Published October 13, 2011
What a difference a few debates can make.
Herman Cain's star has risen steadily in the past two months, from a largely unknown CEO running for president to a top-tier candidate in the Republican field for 2012 -- and now voters even rank him above the presumed front-runner, Mitt Romney, in a poll released Wednesday evening.
As GOP voters grow disenchanted with Texas Gov. Rick Perry and remain wary of Romney, a former Massachusetts governor, Cain, a onetime radio-show host and former CEO of Godfather's Pizza, catapulted into the lead in the Wall Street Journal/NBC News poll.
Drawn by Cain's blunt, folksy style in recent debates, 27 percent of Republican primary voters picked him as their first choice for the nomination, a jump of 22 percentage points from six weeks ago.
Romney held firm in second place at 23 percent, his same share as in a Journal poll in late August, while Perry plummeted to 16 percent, from 38 percent in August.
The poll of 1,000 adults, conducted from Oct. 6-10, comes as many Republican donors and officials have begun to rally around Romney as the party's likely nominee, despite a continued lack of enthusiasm for him documented in the new poll.
On Wednesday, with five of the Republican presidential candidates addressing members of the New Hampshire state legislature in the state capitol, Herman Cain fired up the crowd.

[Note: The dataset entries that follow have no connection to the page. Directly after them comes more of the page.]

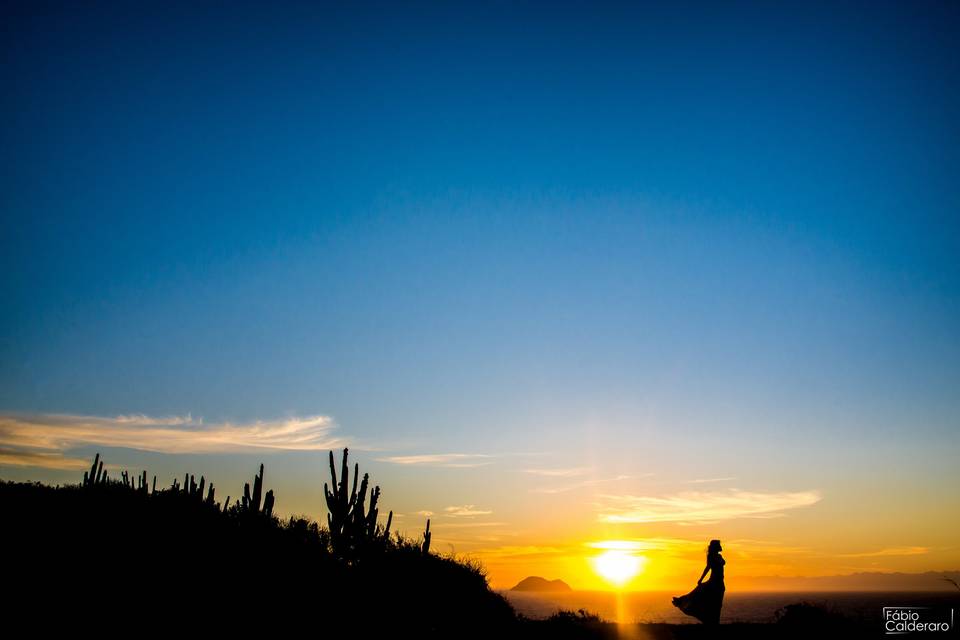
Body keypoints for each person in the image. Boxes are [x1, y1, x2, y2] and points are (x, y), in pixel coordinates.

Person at [671, 539, 725, 624]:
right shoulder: (711, 556)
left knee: (717, 603)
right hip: (714, 581)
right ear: (715, 547)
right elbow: (707, 568)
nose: (720, 546)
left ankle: (714, 621)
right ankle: (681, 601)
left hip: (720, 582)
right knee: (699, 595)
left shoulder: (719, 556)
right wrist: (701, 579)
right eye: (718, 545)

His fiery speech drew several standing ovations in defending his "9-9-9 plan," which would replace the tax code with flat 9 percent taxes on businesses, personal incomes and sales across the nation.
The question is whether his newfound prominence will be a lasting phenomenon in a campaign that has seen many others surge and then fade. Since the spring, conservatives have given short-lived bursts of support for a string of contenders, including Donald Trump, Minnesota Rep. Michele Bachmann and Perry.

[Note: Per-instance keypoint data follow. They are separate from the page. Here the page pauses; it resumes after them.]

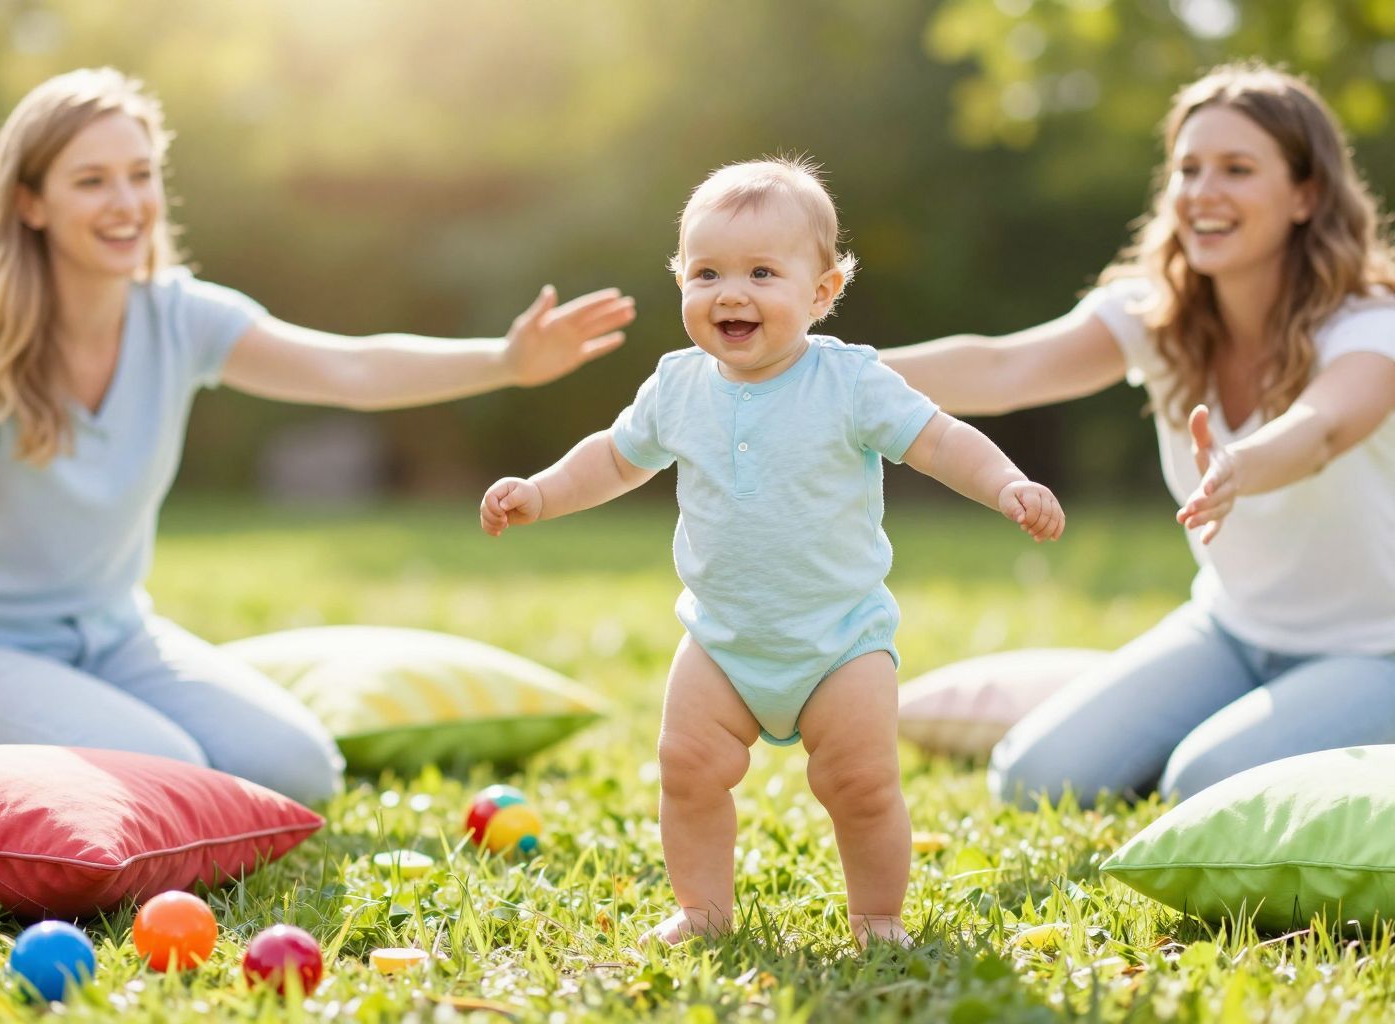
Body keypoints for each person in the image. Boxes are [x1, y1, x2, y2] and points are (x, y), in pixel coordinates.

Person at [0, 67, 636, 805]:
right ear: (30, 203)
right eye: (91, 181)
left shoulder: (180, 317)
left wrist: (504, 361)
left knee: (300, 769)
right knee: (171, 770)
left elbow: (349, 369)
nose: (126, 203)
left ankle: (70, 722)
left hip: (114, 637)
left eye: (140, 175)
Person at [479, 157, 1064, 947]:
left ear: (821, 292)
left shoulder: (850, 381)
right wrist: (542, 492)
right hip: (722, 640)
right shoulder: (677, 386)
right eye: (707, 272)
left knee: (858, 783)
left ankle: (878, 918)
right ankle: (702, 911)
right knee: (685, 767)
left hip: (840, 641)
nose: (731, 293)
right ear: (682, 281)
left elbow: (937, 441)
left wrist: (1005, 484)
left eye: (762, 271)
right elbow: (614, 458)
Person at [878, 63, 1395, 809]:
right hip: (1231, 629)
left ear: (1306, 195)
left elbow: (1322, 428)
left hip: (1374, 650)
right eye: (1188, 169)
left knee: (1205, 782)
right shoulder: (1158, 317)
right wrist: (814, 367)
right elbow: (1002, 368)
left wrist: (1240, 464)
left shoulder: (1370, 325)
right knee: (1033, 779)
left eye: (1237, 169)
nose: (1202, 192)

"Will I be the flavor of the week?" Cain said Wednesday in New Hampshire. "Well, the answer is an emphatic, 'No,' because Haagen-Dazs black walnut tastes good all the time."

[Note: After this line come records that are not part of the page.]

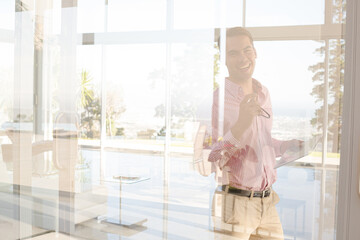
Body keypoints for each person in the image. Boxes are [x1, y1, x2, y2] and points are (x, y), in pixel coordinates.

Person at [209, 27, 302, 240]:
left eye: (246, 50)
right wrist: (241, 123)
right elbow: (214, 156)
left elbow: (263, 140)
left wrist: (284, 146)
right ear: (224, 59)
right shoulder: (218, 100)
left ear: (255, 52)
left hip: (267, 201)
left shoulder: (263, 93)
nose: (242, 58)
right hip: (235, 204)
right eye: (233, 53)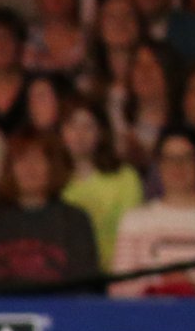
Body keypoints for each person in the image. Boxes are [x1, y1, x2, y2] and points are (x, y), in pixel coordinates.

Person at [0, 131, 100, 290]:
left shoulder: (74, 221)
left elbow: (85, 284)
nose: (29, 168)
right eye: (21, 161)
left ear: (51, 167)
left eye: (37, 160)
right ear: (10, 169)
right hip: (0, 310)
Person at [111, 127, 195, 295]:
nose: (177, 166)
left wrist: (193, 286)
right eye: (169, 159)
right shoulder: (135, 220)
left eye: (186, 158)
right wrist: (159, 286)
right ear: (159, 165)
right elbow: (119, 289)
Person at [58, 102, 142, 268]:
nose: (79, 134)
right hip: (67, 282)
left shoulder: (125, 177)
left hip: (116, 275)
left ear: (101, 132)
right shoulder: (52, 181)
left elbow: (133, 234)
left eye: (87, 126)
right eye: (72, 125)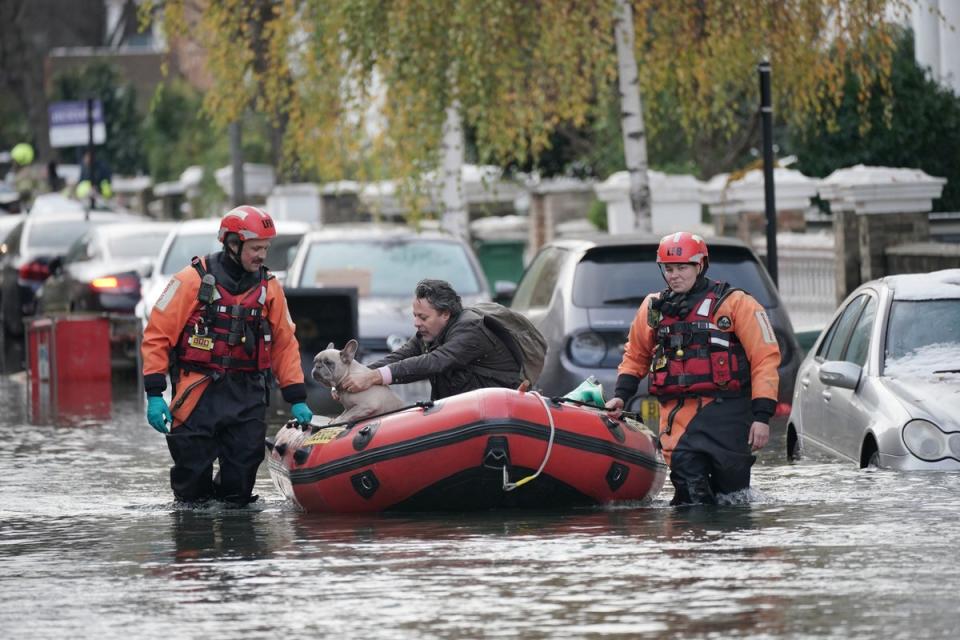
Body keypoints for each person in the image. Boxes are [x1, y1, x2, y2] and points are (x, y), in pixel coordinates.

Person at [141, 205, 313, 506]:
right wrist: (155, 394)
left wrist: (296, 396)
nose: (261, 255)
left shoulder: (270, 288)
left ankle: (239, 546)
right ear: (233, 244)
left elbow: (285, 344)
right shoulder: (191, 280)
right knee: (191, 487)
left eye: (265, 248)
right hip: (197, 392)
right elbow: (157, 334)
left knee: (240, 485)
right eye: (255, 248)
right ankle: (193, 541)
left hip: (247, 395)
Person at [604, 232, 780, 506]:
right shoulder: (654, 308)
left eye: (682, 268)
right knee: (690, 495)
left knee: (732, 497)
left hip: (729, 415)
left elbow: (764, 359)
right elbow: (636, 355)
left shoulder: (737, 304)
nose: (674, 275)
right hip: (679, 418)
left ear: (700, 266)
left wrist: (762, 416)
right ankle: (690, 544)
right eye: (669, 269)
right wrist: (621, 395)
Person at [340, 278, 522, 400]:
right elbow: (400, 356)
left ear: (445, 314)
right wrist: (354, 376)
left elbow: (434, 362)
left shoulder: (470, 330)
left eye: (423, 317)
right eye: (415, 316)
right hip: (462, 409)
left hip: (496, 410)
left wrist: (373, 377)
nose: (416, 323)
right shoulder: (430, 333)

Cain in many ways isn't operating a traditional campaign. He was on tour promoting his new book in recent weeks, and he will make stops between Memphis and Nashville on Friday and Saturday, though Tennessee is unlikely to factor in the Republican nomination. He doesn't plan to return to Iowa, site of the first nominating contest, for weeks, his aides say.
Cain, 65, held a New York fund-raiser Wednesday afternoon and an Ohio finance event Wednesday night. His campaign says it has a paid staff of 30, compared with more than 80 for Romney.
Pressed on how much money he had to ramp up his campaign, Cain would only say "enough," while insisting that money began to flow after his win in a Florida Republican straw poll last month.
Cain raised $2.5 million during the second quarter of the year, and one person close to his campaign said he isn't likely to have raised significantly more than that in the quarter that ended last month.
Newscore contributed to this report.